全国的に広がる路線バスの廃線や減便の一部。大阪の金剛バスは15の路線全てを12月20日で廃止。さらに大手の阪急バスや西鉄バスでも、路線の廃止や減便が行われている。

こうした背景にあるのが、運転手不足。2023年時点で1万人が不足しているとみられ、来年2024年には、時間外労働の上限が設けられることから、必要な運転手がさらに増え、不足は2.1万人に拡大。そして2030年には3.6万人にまで広がると予測されている。

――不足人数が増えて、廃線や減便を進めるという負のスパイラルになっている。

ニッセイ基礎研究所 チーフエコノミスト 矢嶋康次氏:
民間のバス会社に話を聞くと「どうしようもない」と。赤字が続いているので、賃上げなど処遇改善したいのだけど、なかなか原資がない。バスが古いから新しくしたいが、そのお金もない。すると、働きたいという人がさらに来なくなって、賃上げのために料金上げると、その利用者が減ってしまい、また赤字が増える。

バス運転手の労働条件が非常に悪い。全産業の平均と比較してバスの運転手は月に16時間多くなっている一方で、所得は100万円ほど低い。さらに現状、バス運転手の平均年齢は、全産業より10歳ほど高い53.4歳となっている。

――有効求人倍率をみるとバスだけでなく、運転手は全産業平均の倍ぐらい人手が足りないとこういうことですよね。

ニッセイ基礎研究所 チーフエコノミスト 矢嶋康次氏:
この業界だけが人が足りないなら、他のところからという話もあり得るが、色々な業界で人手不足になってきていて、なかなか人が採れない上に、業界としても維持可能性を高めることができないという負の循環に入っている。

――バスも鉄道も民間で維持してきたが、地域のインフラとしてどう捉えるか。

ニッセイ基礎研究所 チーフエコノミスト 矢嶋康次氏:
人口が減っているという話と高齢化が進んでいるのは、どこの都市でも同じ。これからは高齢者も働く。一方でマイカーを使ってはいけないという話になると、公共インフラは使わないといけないし、病院が統廃合してしまったら、距離のあるところに行かなければならない。そうすると、交通はまちづくりであり、地域を守るために必要なものなので、民間のバス会社だけではなく、タクシーや鉄道など、公共と民間の競争ではなく協調していくことを考えていくことだと思う。

特に人口の減少が激しい、地方が深刻になっている。

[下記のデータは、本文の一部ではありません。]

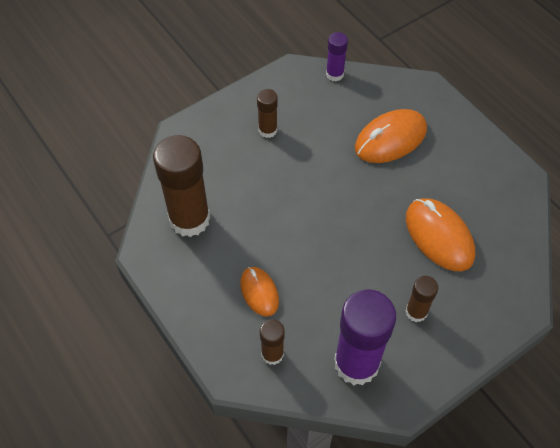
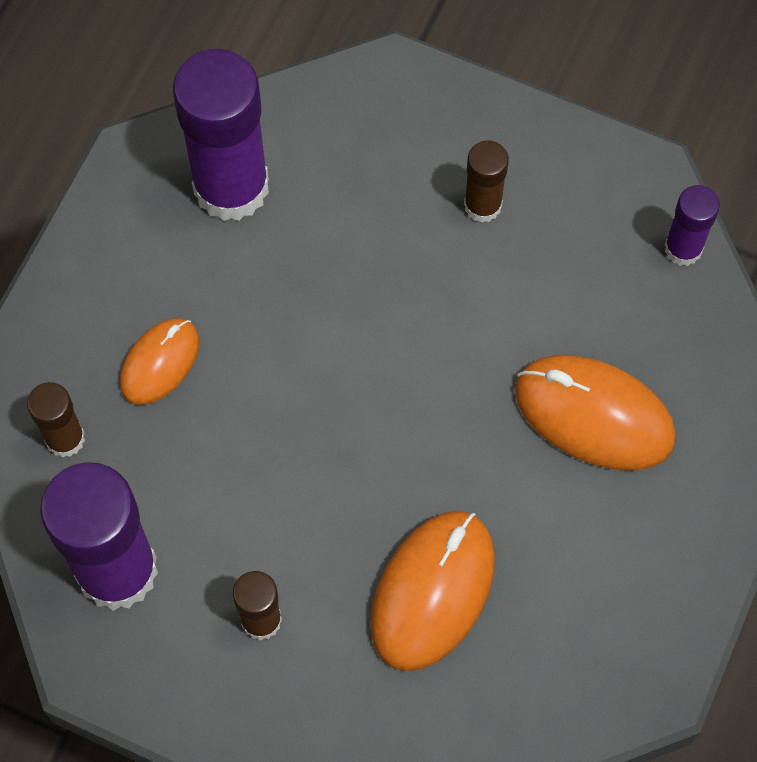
camera: 60 degrees right, 10 degrees up
(189, 219) = (231, 187): brown glue stick -> purple glue stick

転入者から転出を引いた人口の増減グラフですが、3大都市圏では、合わせて7万7069人のプラスとなっているが、地方圏では同じ数だけマイナスになっている。やはり都市部に集中している。

――コロナ禍で都市と地方の人口差が縮まったといわれたが、また逆戻りになっている。バスや鉄道を残すための「お金の使い方」を考える時期にきているかもしれない。

ニッセイ基礎研究所 チーフエコノミスト 矢嶋康次氏:
今やらないとまずいと思います。